『週刊朝日』の長友佐波子編集長が今を輝く女性にインタビューする「フロントランナー女子会」。今回はあいおいニッセイ同和損害保険株式会社の再保険部長を経て、今春から同社で女性初の執行役員となった近藤智子さんです。
* * *
長友:あの、再保険部長のときに大病したって聞いたんですけど……。
近藤:ええ、3年前ですね。ちょうど株主総会の日で事務局としてスタンバイしてたんですけど、いつもは血圧高めなのに、朝からフラフラするなと思って会社の近くの病院に行ったけどわからなくて。その翌日、自宅近くの総合病院で、すぐに、もっと設備の整った病院に救急搬送しなくちゃいけないとなって。搬送直前に心臓が止まったんです。
長友:え~!! 止まった!?
近藤:はい、後で聞くと。私の記憶はブチブチ途切れているんですけど。「劇症型心筋炎」と診断されて、カテーテルで人工心肺をつけて治療をして、目覚めたのは2週間後でした。生存率は半分以下だったって聞きました。
長友:ひえ~! それ前兆とかないんですか?
近藤:まったく。発見もしにくくて、初期症状が風邪みたいだから気づかないで亡くなってしまう人も多いんですって。
長友:ストレスじゃなく?
近藤:みんなに言われるんですけど(笑)。乳児でも高齢者でも突然なるので関係ないそうです。結局「近藤さんが健康体だから助かった」とお医者さんに言われました。その後はすぐに完治して、今は何をしてもいいって言われてるんですよ。だから、今年の1月には駅伝大会に出場して完走しました(笑)。
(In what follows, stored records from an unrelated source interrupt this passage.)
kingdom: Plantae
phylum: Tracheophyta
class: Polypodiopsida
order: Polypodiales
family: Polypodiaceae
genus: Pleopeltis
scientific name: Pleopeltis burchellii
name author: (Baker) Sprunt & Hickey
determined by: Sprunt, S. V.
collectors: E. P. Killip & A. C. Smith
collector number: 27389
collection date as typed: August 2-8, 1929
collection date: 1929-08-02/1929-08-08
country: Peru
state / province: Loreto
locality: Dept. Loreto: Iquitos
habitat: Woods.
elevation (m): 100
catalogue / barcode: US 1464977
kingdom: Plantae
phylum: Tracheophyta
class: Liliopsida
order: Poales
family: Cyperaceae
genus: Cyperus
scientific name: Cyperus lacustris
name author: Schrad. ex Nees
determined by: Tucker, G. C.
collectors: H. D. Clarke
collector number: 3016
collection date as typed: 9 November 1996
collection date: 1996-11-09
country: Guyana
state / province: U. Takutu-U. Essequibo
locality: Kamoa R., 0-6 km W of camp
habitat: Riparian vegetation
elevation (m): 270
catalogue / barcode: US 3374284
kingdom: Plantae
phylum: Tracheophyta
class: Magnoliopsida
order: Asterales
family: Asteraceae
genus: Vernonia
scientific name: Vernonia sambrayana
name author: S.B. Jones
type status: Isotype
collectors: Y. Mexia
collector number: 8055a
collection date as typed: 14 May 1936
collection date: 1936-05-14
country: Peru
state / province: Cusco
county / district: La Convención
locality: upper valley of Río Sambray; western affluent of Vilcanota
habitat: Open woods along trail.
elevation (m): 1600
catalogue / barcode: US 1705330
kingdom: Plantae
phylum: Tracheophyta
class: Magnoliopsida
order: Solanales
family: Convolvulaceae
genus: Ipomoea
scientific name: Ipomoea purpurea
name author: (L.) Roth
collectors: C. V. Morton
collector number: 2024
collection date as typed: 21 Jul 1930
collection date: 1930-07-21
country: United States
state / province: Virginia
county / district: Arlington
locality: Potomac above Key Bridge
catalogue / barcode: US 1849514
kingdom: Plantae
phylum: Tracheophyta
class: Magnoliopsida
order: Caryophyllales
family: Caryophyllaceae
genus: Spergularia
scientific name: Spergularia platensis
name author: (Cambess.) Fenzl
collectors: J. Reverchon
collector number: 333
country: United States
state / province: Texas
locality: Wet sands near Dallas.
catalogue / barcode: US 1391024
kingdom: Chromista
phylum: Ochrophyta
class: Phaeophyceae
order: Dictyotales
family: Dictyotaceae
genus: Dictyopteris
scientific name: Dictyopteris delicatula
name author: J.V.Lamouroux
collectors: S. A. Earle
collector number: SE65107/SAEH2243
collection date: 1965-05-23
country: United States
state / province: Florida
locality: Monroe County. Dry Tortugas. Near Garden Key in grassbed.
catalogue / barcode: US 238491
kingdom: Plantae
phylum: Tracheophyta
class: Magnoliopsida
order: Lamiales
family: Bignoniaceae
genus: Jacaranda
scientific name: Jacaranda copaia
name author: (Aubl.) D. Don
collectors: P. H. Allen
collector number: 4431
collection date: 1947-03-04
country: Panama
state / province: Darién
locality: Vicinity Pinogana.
長友:ええ? 信じられない! 普通出ませんよ(笑)。最後に後輩たちにアドバイスをお願いします。
近藤:女性初の官房長官だった森山眞弓さんの「働く女性は甘えず力まず、新しいポストはおもしろがる」という言葉を読んで、私がいつも言ってることだなと思いました。甘えず、変に力まず。力みすぎると失敗することも多いので。仕事は上に行けば広がるし、おもしろい。今はいろんなチャンスがあるので、バランスよく頑張ってほしいですね。